— …Дамьен…
Ты убежден, что голос крови его не обманет, что он в любом случае узнает тебя. Это мне напоминает святую веру наших предков в Суд Божий: рука, опущенная в кипящее масло, останется невредимой, подтвердив невиновность испытуемого. Что ж, такая вера важней реальности, без такой опоры на чудо человечество все еще не слезло бы с дерева — надеюсь, хоть с этим ты не будешь спорить.

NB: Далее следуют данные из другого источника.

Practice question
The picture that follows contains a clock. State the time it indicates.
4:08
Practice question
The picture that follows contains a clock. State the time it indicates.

Вот и справляйся теперь с действительностью, ибо кто, кроме тебя самого, сможет объяснить твоему внуку, что ты всю жизнь чувствовал себя женщиной до кончиков ногтей, ныне покрытых алым лаком? Психоанализ подскажет тебе нужные формулировки. Давай, расскажи ему, опиши во всех подробностях свои былые душевные страдания, которые мне непонятны хотя бы уже потому, что в мире более миллиарда человеческих существ живут на грани голодной смерти. Интересно, мечтают ли эти люди о смене пола и есть ли у них на это средства? С мамой говорить на эту тему бесполезно, несмотря на двадцать лет вашей совместной жизни. По ее словам, она уже со всем смирилась, хотя всегда ревновала к нашей с отцом близости и потому боялась, что когда-нибудь у меня возникнут проблемы с мужчинами; но могла ли она, родившаяся в протестантской семье, где свято чтили застывшие традиции, вообразить, что эта проблема возникнет у отца ее детей, пожелавшего стать женщиной?!

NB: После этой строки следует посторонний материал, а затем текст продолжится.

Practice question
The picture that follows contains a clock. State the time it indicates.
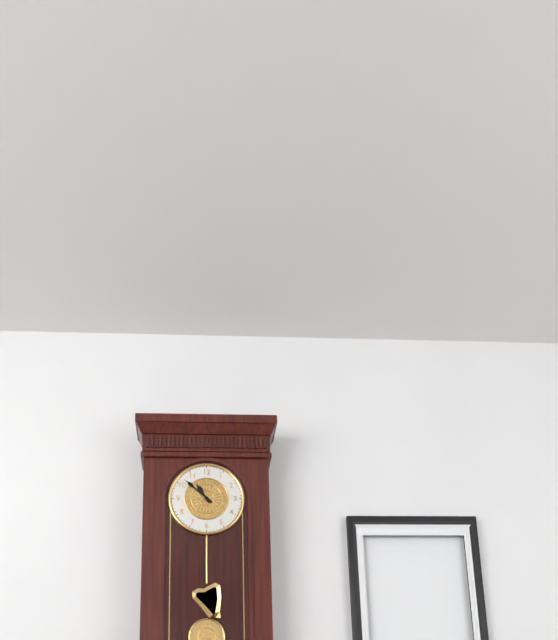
10:52
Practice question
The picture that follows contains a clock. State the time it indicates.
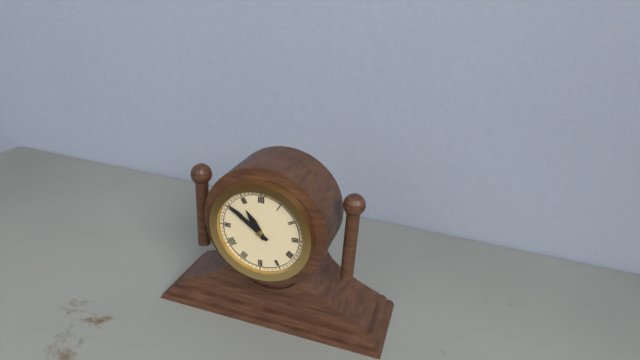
10:51
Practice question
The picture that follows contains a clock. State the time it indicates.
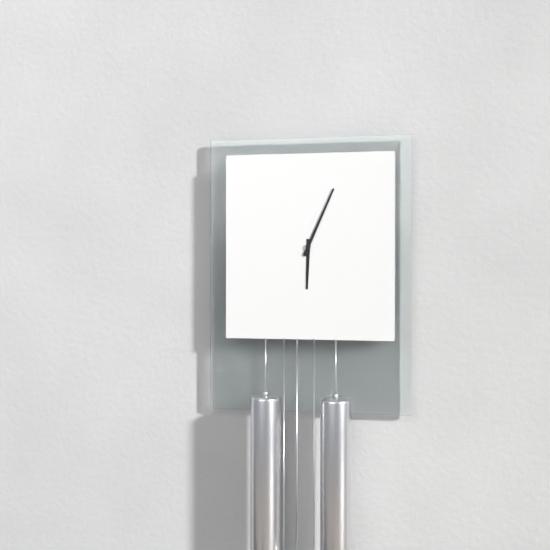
6:04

К этому нужно добавить языковую проблему, требующую сменить весь наш привычный лексикон, а это куда сложней, чем сказать себе: «мой папа стал бабой» или «дедушка моих детей превратился в женщину». Кто посмеет отнестись к этой ситуации с юмором, даже если она в чем-то и выглядит комичной? Вот видишь, я верчусь на одном месте как волчок, и трещу как сорока…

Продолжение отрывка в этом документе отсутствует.